Я узнал голос доктора Гокаса, любовника матери, обрадовался и подал голос, надеясь, что он сходит за ключом. Но не успел я закончить фразу, как раздался глухой звук, как будто ударили ногой по плохо надутому мячу, дверь открылась и Гокас возник на пороге, белея в сумерках своим безупречным халатом.
– Ты что здесь делаешь? В индейцев играешь?
– Меня мать закрыла. – Я сунул листки за пазуху и быстро протиснулся мимо него.
– Закрыла? Дверь-то не заперта. Я бы давно уже удрал, будь я на твоем месте.
Ну нет, думал я, сбегая по лестнице, только не на моем месте. С доктором я бы не стал меняться местами, от него пахло разведенным спиртом и дегтем, а недавно он купил себе “трабант” и теперь проводил воскресенья, разглядывая его усталые внутренности. К тому же, будь я доктором, мне пришлось бы, чего доброго, полюбить мою мать.
* * *
Вещи обманывают нас, ибо они более реальны, чем кажутся, писал Честертон. Это точно. Настоящие вещи живут в скрытой возможности, а не в свершении, вроде пачки бенгальских огней или пакетика семян. Отбери у меня возможность погружать пальцы в клавиши и водить глазами по буквам, и я зачахну, погружусь в кипяток действительности, как те крабы, что водятся в мутной воде у портового причала возле кафе “Алмада”. Раньше их ловили прямо с веранды кафе, отрывали клешни и бросали обратно в воду. А клешни варили в чане с кипятком.

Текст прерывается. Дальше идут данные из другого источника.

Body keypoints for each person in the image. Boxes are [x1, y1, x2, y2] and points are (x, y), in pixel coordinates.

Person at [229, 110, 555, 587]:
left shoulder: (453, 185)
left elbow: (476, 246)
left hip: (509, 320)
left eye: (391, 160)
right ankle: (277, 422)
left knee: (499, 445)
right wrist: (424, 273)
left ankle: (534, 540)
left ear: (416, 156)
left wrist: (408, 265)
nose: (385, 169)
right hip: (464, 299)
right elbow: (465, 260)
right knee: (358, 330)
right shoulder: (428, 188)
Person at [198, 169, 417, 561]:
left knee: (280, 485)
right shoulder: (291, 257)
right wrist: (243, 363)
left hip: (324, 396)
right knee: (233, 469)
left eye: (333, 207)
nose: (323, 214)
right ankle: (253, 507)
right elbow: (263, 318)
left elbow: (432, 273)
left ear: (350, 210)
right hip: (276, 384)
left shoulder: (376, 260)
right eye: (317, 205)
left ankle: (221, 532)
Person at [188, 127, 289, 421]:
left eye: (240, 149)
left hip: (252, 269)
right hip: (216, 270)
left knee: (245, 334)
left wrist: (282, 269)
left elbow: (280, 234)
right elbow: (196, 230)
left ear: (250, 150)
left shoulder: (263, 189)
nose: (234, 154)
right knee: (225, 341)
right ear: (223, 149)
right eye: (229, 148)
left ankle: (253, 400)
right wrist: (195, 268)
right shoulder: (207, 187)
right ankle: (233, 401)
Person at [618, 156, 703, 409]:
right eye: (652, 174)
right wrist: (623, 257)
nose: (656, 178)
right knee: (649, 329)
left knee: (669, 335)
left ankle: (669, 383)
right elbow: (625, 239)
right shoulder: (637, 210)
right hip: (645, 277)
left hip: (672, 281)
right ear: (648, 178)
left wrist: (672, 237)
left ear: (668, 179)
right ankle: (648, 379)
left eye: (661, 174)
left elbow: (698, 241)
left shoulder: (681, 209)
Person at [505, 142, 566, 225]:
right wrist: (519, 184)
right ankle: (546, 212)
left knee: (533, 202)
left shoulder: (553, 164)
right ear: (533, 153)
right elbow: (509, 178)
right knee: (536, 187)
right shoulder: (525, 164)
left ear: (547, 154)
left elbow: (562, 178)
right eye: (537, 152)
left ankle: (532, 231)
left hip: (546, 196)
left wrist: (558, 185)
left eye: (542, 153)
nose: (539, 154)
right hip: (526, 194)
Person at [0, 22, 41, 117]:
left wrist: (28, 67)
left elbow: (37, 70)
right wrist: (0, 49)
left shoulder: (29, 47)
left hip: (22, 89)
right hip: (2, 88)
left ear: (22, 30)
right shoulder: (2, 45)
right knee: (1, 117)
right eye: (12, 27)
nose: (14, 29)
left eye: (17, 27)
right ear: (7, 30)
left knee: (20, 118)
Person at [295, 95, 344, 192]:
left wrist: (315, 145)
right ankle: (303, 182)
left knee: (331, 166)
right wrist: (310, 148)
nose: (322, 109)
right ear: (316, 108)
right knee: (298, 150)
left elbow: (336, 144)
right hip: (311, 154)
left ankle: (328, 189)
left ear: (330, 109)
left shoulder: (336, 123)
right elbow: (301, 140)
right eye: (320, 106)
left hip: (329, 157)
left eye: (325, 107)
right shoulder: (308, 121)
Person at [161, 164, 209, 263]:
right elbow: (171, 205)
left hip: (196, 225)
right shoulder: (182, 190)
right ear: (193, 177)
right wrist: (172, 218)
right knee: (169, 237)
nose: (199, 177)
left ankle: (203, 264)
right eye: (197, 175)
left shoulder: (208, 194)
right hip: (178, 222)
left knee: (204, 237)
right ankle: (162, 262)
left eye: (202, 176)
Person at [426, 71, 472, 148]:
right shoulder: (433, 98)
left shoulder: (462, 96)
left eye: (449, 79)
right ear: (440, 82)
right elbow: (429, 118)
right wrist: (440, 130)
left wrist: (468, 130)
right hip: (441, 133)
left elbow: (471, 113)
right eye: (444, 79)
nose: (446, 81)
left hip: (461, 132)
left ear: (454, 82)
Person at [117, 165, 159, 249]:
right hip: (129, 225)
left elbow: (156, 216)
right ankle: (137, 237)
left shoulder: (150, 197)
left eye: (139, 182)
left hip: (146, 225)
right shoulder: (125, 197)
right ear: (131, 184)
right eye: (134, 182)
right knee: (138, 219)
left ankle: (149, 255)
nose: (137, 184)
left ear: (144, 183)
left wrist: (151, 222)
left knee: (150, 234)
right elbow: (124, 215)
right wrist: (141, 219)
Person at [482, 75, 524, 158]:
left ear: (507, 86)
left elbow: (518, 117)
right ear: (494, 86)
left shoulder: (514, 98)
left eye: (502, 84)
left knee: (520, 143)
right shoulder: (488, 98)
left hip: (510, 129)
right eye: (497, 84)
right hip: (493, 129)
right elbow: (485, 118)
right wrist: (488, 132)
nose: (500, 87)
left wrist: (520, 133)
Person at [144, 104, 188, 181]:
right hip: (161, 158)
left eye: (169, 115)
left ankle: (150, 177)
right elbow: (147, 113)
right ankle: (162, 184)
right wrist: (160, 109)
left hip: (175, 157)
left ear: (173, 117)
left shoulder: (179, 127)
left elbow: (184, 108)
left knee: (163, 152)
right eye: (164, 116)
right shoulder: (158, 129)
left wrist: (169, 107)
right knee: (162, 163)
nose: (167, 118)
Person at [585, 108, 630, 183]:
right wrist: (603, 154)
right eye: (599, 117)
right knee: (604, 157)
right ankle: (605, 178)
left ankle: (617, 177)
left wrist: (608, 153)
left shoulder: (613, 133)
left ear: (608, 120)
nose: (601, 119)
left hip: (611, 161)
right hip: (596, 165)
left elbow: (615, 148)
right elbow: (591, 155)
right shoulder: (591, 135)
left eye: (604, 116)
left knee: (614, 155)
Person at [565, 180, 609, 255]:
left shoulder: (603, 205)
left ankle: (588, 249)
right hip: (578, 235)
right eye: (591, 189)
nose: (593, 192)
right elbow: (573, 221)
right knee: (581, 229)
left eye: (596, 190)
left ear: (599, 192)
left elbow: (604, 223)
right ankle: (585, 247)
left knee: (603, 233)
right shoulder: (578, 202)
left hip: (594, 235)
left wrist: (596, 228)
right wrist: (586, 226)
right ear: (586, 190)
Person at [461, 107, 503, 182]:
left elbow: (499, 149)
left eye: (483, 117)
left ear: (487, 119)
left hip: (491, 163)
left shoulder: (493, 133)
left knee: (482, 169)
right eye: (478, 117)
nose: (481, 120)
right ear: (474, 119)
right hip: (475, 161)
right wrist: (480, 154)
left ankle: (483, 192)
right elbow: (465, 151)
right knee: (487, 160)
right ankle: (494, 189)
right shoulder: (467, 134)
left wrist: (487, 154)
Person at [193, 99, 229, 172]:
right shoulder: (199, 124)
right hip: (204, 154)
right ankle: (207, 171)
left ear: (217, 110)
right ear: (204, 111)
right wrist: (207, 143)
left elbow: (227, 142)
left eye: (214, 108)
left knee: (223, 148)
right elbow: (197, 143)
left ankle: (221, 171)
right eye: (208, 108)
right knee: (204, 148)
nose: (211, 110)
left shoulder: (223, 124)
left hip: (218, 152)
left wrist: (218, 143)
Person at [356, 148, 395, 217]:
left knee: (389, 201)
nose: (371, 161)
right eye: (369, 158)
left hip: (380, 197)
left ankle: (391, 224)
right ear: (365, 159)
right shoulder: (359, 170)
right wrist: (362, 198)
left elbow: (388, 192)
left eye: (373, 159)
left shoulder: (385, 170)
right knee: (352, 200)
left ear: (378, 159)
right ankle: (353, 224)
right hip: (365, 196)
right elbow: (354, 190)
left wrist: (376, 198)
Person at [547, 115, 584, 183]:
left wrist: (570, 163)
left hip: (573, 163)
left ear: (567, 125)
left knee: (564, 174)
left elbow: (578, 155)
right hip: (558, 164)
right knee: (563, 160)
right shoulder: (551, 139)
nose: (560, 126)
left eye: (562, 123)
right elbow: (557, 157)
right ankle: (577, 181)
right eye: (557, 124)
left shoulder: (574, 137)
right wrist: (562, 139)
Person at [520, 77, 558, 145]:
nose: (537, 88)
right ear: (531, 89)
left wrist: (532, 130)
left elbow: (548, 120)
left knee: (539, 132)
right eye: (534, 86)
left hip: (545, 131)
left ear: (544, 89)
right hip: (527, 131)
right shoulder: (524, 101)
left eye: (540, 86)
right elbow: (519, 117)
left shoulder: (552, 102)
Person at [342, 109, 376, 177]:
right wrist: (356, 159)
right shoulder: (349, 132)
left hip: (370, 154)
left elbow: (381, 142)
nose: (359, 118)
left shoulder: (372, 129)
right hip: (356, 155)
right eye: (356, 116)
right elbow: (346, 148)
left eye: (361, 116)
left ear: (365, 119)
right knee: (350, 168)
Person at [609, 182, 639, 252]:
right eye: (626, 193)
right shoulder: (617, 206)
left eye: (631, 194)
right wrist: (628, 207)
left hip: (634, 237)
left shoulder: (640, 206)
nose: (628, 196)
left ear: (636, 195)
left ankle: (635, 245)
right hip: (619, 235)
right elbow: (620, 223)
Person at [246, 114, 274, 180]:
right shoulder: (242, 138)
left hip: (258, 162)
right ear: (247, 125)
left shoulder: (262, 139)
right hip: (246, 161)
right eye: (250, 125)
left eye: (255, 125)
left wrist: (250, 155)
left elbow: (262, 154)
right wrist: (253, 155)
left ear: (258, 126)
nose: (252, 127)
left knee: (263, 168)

Стоит мне завидеть свою сноровистую кириллицу, черных бегущих жуков на светящемся белом поле, как у меня отрастают клешни и я оживаю, соскальзываю в воду и боком, боком ухожу на свое придуманное дно. Существуем только я и кириллица, латинские буквы недостаточно поворотливы, они цепляются за язык, будто гусиное перо за пергамент, русский же лежит у моей груди, в особенной впадине диафрагмы, к ней мужчины прижимают чужое дитя, пока мать отошла в парадное подтянуть чулок: прижимают крепко, держат неловко, но с пониманием.
В тюрьме я понял это на четвертый день, потому что на четвертый день меня вызвали к Пруэнсе во второй раз и я готов был поцеловать ему ботинок за то, чтобы мне вернули компьютер, хотя бы на пару дней.

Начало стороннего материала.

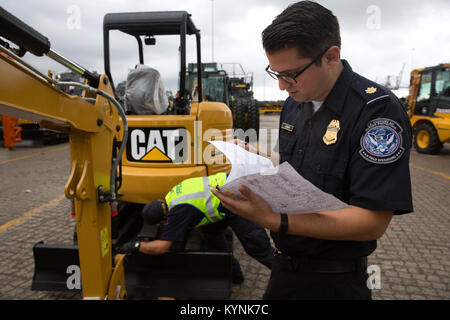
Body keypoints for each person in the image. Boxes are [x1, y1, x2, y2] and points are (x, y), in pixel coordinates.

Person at [212, 1, 413, 299]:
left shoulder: (376, 113)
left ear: (331, 56)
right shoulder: (296, 102)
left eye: (290, 74)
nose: (282, 86)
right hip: (283, 270)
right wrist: (261, 157)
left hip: (334, 281)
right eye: (275, 73)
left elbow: (371, 222)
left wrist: (274, 220)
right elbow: (302, 162)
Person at [118, 172, 274, 284]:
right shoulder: (172, 195)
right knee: (212, 237)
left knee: (257, 248)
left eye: (160, 224)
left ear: (162, 220)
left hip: (238, 202)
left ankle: (288, 278)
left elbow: (161, 248)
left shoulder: (178, 211)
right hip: (226, 195)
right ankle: (234, 274)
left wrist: (135, 245)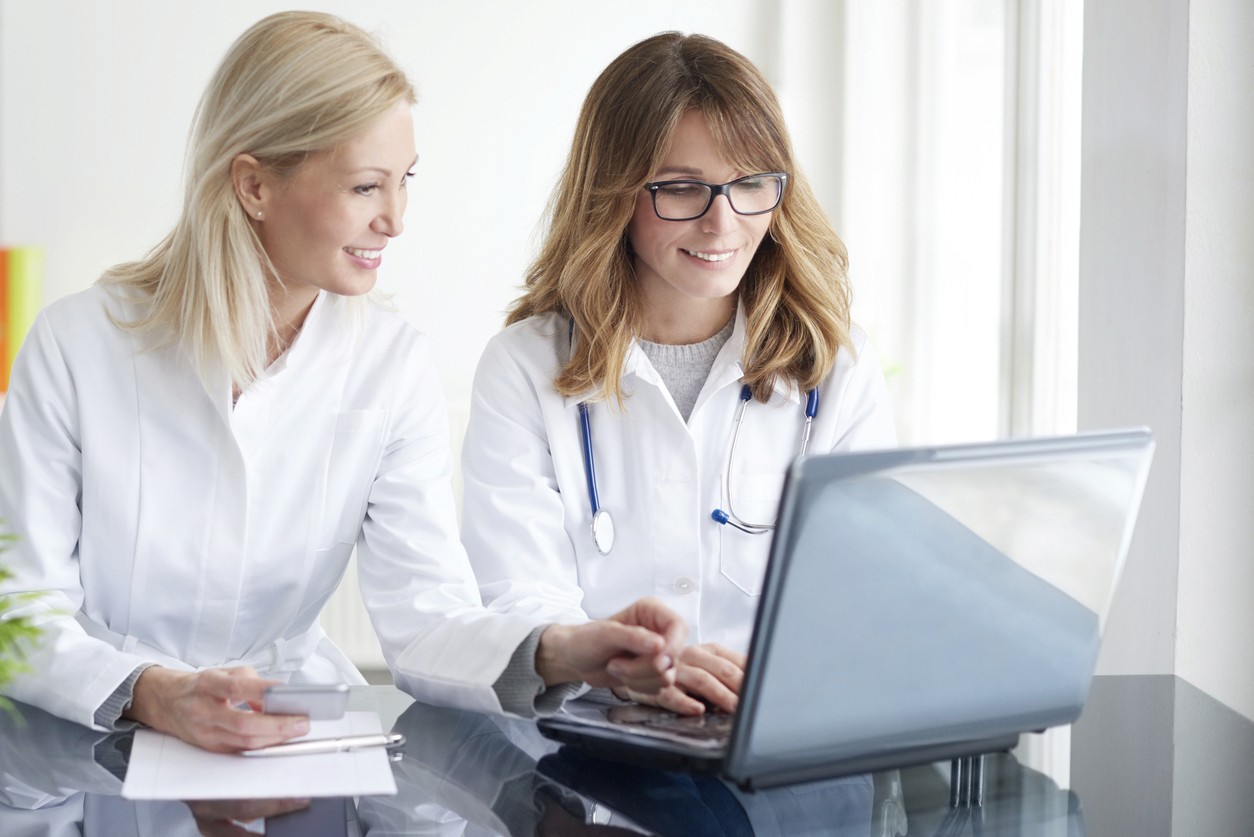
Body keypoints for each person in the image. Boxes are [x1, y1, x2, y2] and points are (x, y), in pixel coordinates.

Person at [0, 11, 686, 754]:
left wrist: (563, 648)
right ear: (254, 184)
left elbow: (427, 615)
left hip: (296, 739)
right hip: (91, 732)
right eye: (365, 186)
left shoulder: (390, 365)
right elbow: (21, 609)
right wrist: (151, 690)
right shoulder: (78, 343)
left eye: (405, 182)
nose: (395, 220)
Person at [460, 32, 897, 716]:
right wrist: (621, 661)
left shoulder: (835, 370)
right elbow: (519, 594)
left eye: (751, 184)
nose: (723, 222)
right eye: (682, 188)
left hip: (778, 741)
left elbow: (865, 594)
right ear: (614, 195)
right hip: (589, 748)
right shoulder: (525, 366)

– Вы признаете свою вину, – произнес он, и я увидел эту фразу в воздухе между нами, будто всплеск серпантина. Вопросительного знака я не увидел, следователю было скучно: либо у него не было ко мне вопросов, либо он знал все ответы наперед. Что до меня, то я так долго ждал вызова в этот кабинет, что готов был говорить о чем угодно: о Реконкисте, о ценах на бензин, о певице Амалии Родригеш. После первого вопроса Пруэнса замолчал, налил себе чаю и принялся заполнять какие-то пробелы в моем досье. Минут через десять в кабинет вошел человек в синей форме, сел боком на стол следователя и принялся качать ногой. Потом пришли еще двое охранников, и я подумал, что народу в кабинете многовато для простого допроса.
– Вы поедете на опознание, Кайрис. У вас крепкий желудок? – Пруэнса отхлебнул чаю и улыбнулся.
Для следователя он был слишком выразителен: яркие желудевые глаза, выпуклые губы, бритое актерское лицо.
– Я уже видел ее труп. Я видел, как ее убили, на компьютерной записи, но не смог разглядеть того, кто стрелял. Я также видел, как тело прятали в мешок для мусора. Не надейтесь, что в морге я признаюсь в том, чего не делал.
– У вас скверный португальский для человека, который живет здесь почти восемь лет. Вы имели в виду его труп? – Пруэнса был угрожающе благодушен, и я насторожился.
– Думаю, убитый сам толком не знал, кто он такой. Скорее всего, это был парень. Я видел настоящий cаralho, не приклеенный.
– Да он под дурачка косит, – сказал тот, второй. – То у него мужика пристрелили, то бабу!
На нем была свежая рубашка, я почуял запах стирального порошка, когда он толкнул меня на пол вместе со стулом. Я ударился головой о край стола, из носа пошла кровь, стул придавил мне правую руку, я хотел его скинуть, но тот, кто меня толкнул, поставил ногу на перекладину, не давая мне подняться. На какое-то время я перестал слышать, но потом слух вернулся – болезненным щелчком, похожим на тот, что бывает после слишком быстрой самолетной посадки.
– Значит, вы видели убитого раздетым? – услышал я голос следователя. – Ваше признание мы занесем в протокол. Мы знаем, что вы знакомы с жертвой, но не предполагали, что вас связывали отношения такого рода. Ведь связывали?